= Annandale Imitation Realists =

Australian art collective

The Annandale Imitation Realists (later known as the Subterranean Imitation Realists, also known as Imitation Realism) was a short-lived collaborative group of Australian mixed media avant-garde artists formed in Sydney in 1961. Founding members were Mike Brown, Ross Crothall, and Colin Lanceley. They staged exhibitions in Sydney's Rudy Komon Gallery and John Reed's Museum of Modern Art and Design in Melbourne. Andrew Sayers, former head of Australia's National Portrait Gallery, described their work as "chaotic, exuberant, and profuse—collaborative collages consisting of junk and plastic objects, doodle-like drawings, and paintings celebrating a bizarre cast of characters." According to Lanceley, Imitation Realism was largely a reaction against what the members perceived as the "conservatism and lack of guts" of the Sydney art world. The group dissolved in 1964.

==History==
Ross Crothall (1934–), Colin Lanceley (1934–2015), and Mike Brown (1938–1997) met through East Sydney Technical College in 1956, but by 1958 only Lanceley remained at the college, where he later studied painting under renowned Australian abstract artist John Olsen. The three, along with a group of their classmates, had experimented with collaborative art making practices and avant-garde forms of art. Gradually their interests began to diversify into other fields such as assemblage, collage, "junk art", and non-Western art, especially Indigenous Australian art and the body ornaments and tribal house decorations of New Guinea. They collected scraps and debris in the streets of Sydney and in junkyards, infusing their art with a sense of urban larrikinism. By 1960, Crothall and Brown lived together in a house Crothall had rented in Annandale, and Lanceley was a frequent visitor.

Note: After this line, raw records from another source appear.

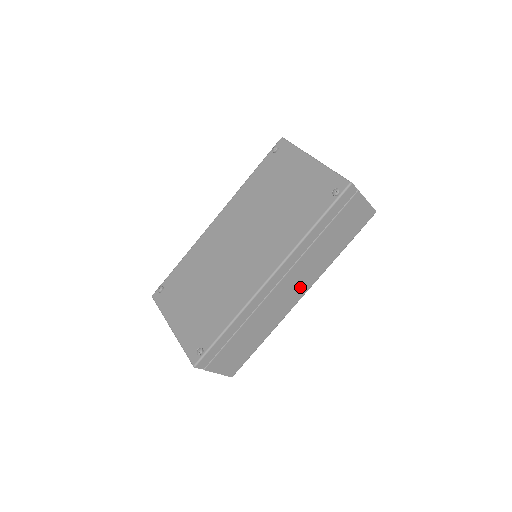
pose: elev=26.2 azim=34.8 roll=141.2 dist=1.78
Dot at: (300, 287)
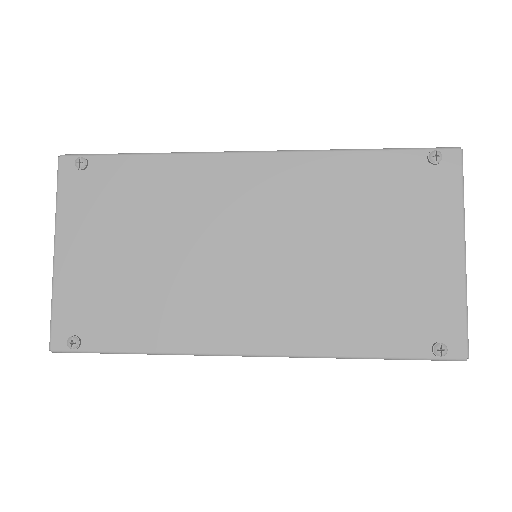
Dot at: occluded
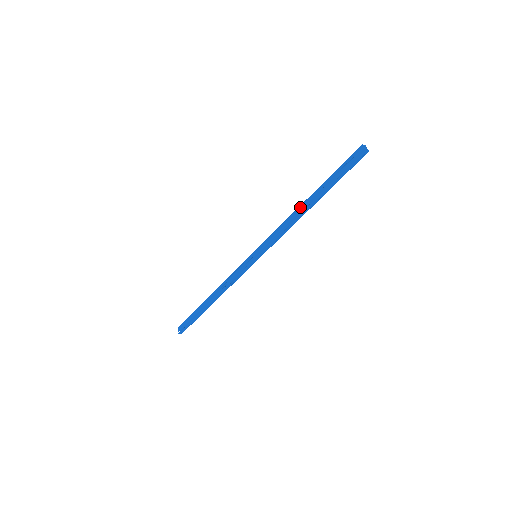
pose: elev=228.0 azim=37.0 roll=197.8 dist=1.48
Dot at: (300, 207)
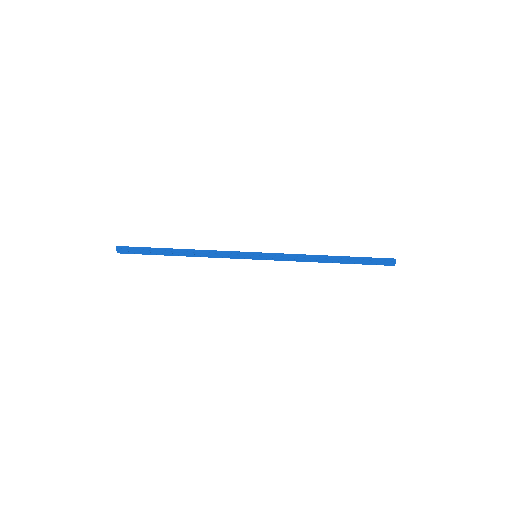
Dot at: occluded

They mounted their first exhibition in February 1962 at the Melbourne Museum of Modern Art and Design and their second and final exhibition in May 1962 at the Rudy Komon Gallery in Sydney. Robert Hughes thought their work owes more to "folk art incrustation" than high art and recognized the influence of Sepik art: "In the early 1960s the Sydney art world was saturated in Melanesian art, particularly from the Sepik. One could not be unfamiliar with it." Many had difficulty classifying the works of the Annandale Imitation Realists. According to art historian Christopher Heathcote, "There was confusion over what to call the 'Imitation Realism'. What was this style? Several writers opted for pop art, yet the works resembled neither the European nor American varieties of pop. ... Imitation Realism represented a complete disregard for accepted artistic values." Comparisons were also drawn to Dadaism and the "anti-art" of Marcel Duchamp, primitive art and children's drawings. Mike Brown noted that at different times their work was called "modern reliquary, satirical goonery, and inspired or uninspired doodling,.... It has also been said to comprise a new Art Movement. God forbid."

The group ended in 1964 when Lanceley departed for Europe. He returned to Sydney in 1981, at which stage significant works of the Annandale Imitation Realists were represented in all major galleries in Australia. Lanceley's 1961 work Glad Family Picnic is considered a masterpiece of the movement and is deemed a collection highlight at the Art Gallery of New South Wales.